Three Open Enrollment Trends

November 16, 2019

Health plans are discerning approaches that position the business for long-term growth and member satisfaction.

Open enrollment season is here. A time when health plans change rates and members reconsider their health insurance. This year some savvy plans are testing out new approaches to open enrollment and viewing the season as more than just an administrative function––but as an opportunity to make a great first impression, improve retention, and reduce member churn.

The stakes are high for plans during open enrollment. Without the right strategy in place, there is significant risk for revenue loss, especially for plans participating in managed care lines of business. In fact, data shows a 10% YoY member churn rate for Medicare Advantage and a 5% to 8% churn for managed Medicaid.

This open enrollment season, health plans are transforming their strategies from a “business as usual” approach to a competitive edge that drives great outcomes and experiences for members, providers, and the business.

Related: The Biggest Problems with Healthcare

Here are three approaches leading health plans are taking this year to stand out this open enrollment:

1. Members are treated as VIPs. To offset member acquisition costs, health plans are focused on building loyalty with their members. Plans that stand out to members are expediating the enrollment process, reducing enrollment file fall-out, delivering welcome packets and insurance cards quickly, and ensuring quick access to care. These plans see open enrollment as an opportunity to demonstrate the high-quality experience members can expect in the year ahead.

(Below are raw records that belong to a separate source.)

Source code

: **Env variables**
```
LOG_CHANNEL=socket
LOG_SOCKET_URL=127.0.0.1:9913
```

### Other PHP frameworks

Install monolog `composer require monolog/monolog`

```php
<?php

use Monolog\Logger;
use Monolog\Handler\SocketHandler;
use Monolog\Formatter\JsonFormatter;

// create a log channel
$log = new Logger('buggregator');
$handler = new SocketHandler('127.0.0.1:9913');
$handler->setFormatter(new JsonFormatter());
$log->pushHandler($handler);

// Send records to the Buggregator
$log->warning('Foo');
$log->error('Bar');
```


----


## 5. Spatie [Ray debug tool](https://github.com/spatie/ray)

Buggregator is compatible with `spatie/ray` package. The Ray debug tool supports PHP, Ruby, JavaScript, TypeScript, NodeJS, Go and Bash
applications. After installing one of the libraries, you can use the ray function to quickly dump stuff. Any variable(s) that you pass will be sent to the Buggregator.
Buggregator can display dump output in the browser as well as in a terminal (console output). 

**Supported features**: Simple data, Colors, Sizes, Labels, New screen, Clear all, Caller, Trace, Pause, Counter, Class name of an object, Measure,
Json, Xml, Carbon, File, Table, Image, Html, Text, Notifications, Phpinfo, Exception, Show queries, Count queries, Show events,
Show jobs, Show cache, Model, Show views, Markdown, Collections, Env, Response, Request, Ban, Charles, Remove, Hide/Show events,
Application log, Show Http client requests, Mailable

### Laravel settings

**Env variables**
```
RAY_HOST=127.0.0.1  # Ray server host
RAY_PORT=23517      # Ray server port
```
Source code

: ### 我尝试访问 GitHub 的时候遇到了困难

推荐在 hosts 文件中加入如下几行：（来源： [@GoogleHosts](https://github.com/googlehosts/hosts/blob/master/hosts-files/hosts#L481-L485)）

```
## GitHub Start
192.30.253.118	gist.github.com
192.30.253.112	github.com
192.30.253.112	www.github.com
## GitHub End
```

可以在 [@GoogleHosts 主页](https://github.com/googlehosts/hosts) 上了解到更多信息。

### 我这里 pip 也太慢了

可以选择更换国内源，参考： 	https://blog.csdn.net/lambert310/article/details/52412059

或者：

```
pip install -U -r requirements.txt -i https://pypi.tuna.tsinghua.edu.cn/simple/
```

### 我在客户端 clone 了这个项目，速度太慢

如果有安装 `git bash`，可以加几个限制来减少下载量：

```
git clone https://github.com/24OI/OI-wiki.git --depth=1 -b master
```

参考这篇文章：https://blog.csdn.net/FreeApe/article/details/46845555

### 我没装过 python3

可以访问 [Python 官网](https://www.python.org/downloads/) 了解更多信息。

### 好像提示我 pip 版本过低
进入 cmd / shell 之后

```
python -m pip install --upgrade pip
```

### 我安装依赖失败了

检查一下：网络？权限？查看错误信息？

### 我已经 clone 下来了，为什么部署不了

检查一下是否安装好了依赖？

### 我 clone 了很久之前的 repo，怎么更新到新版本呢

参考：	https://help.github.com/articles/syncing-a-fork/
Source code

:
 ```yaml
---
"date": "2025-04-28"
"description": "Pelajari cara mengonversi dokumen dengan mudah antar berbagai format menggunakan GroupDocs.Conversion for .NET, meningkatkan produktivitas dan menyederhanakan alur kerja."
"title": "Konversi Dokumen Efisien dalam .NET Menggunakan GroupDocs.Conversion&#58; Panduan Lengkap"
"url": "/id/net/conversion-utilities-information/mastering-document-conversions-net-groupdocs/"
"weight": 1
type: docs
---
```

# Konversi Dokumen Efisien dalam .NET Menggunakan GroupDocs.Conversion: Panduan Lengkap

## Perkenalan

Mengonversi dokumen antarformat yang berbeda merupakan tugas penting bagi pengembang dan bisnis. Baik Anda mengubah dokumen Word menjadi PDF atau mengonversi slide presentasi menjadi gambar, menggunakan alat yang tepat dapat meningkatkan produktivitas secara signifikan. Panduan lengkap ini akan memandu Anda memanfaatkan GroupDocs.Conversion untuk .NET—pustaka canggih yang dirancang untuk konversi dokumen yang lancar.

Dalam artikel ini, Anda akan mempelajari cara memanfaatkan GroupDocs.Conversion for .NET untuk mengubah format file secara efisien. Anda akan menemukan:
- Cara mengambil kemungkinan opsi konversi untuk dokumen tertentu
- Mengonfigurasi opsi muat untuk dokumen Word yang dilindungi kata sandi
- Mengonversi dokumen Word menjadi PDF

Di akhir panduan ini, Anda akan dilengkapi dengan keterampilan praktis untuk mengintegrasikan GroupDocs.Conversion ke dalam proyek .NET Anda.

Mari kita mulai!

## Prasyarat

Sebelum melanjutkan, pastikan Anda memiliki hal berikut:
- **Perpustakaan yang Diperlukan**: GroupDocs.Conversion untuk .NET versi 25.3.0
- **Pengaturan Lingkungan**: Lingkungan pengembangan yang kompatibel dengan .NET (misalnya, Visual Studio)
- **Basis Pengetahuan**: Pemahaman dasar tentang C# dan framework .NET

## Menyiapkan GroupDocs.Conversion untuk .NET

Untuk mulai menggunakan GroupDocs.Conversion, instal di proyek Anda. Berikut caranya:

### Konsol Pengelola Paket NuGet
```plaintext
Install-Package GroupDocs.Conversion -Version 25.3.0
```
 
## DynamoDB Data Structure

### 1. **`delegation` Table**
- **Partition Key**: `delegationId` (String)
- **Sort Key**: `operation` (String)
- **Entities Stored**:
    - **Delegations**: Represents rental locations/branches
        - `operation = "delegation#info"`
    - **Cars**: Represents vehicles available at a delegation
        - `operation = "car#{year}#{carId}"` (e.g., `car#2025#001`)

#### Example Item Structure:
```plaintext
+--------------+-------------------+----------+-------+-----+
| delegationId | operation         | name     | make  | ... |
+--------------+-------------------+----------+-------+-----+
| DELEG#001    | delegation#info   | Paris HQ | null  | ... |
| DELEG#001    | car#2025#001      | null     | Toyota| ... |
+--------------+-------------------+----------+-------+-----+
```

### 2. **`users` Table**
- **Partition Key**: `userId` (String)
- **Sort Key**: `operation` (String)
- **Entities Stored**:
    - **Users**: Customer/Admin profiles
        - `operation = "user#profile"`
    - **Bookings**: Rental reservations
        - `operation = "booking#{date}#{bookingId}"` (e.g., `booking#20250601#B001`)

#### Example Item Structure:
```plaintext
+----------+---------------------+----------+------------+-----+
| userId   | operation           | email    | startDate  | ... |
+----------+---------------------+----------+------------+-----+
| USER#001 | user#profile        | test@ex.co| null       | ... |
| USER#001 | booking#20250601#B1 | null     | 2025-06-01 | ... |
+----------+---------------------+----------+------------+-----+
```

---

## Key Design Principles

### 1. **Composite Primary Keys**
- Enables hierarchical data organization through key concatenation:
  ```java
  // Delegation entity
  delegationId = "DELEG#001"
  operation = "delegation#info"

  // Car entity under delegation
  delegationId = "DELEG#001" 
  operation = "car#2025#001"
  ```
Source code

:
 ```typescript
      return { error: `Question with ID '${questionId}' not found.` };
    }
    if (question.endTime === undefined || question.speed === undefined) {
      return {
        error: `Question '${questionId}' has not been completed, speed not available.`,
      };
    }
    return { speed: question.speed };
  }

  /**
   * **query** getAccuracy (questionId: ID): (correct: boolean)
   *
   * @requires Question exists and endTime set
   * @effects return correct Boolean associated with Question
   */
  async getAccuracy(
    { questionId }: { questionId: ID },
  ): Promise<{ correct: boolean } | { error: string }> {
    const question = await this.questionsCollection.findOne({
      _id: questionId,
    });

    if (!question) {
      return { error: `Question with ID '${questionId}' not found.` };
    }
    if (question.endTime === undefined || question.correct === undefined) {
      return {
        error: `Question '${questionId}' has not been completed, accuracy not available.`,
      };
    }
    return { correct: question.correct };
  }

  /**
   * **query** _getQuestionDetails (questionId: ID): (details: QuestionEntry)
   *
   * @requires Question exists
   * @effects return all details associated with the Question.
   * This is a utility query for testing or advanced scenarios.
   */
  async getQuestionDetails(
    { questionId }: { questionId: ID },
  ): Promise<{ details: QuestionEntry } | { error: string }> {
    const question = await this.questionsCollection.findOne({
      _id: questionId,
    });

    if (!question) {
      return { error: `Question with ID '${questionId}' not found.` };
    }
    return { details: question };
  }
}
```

2. Open enrollment is viewed as a long-term business strategy. Enrollment should be viewed as a lever for competitive differentiation among plans. By implementing a standardized, automated, and modernized process to manage and retain critical enrollment information across multiple lines of business, plans have greater potential to expand member footprint and enter new markets.

3. Technology investments are paying dividends. Plans are under increased pressure to deliver results for their business while avoiding costly errors during open enrollment. This year, several health plans having invested in new technology to reduce churn associated with financial value, streamline open enrollment processes, and ensure revenue integrity. For example, by investing in a single-sourced operations technology to manage all lines of business, plans are becoming more flexible and efficiently adjusting to government and marketplace format changes, rulings, and deadlines.

Members are not alone in making big healthcare decisions this season, health plans are discerning open enrollment approaches that position the business for long-term growth and member satisfaction.

Aaron Fulner is a senior director at Edifecs. His focus spans insurers involved in commercial, managed Medicaid, Medicare Advantage, and dual eligible programs. His expertise also spans insurers of all sizes and types ranging from small, regional plans, large, national plans, and Blue Cross/Blue Shield organizations.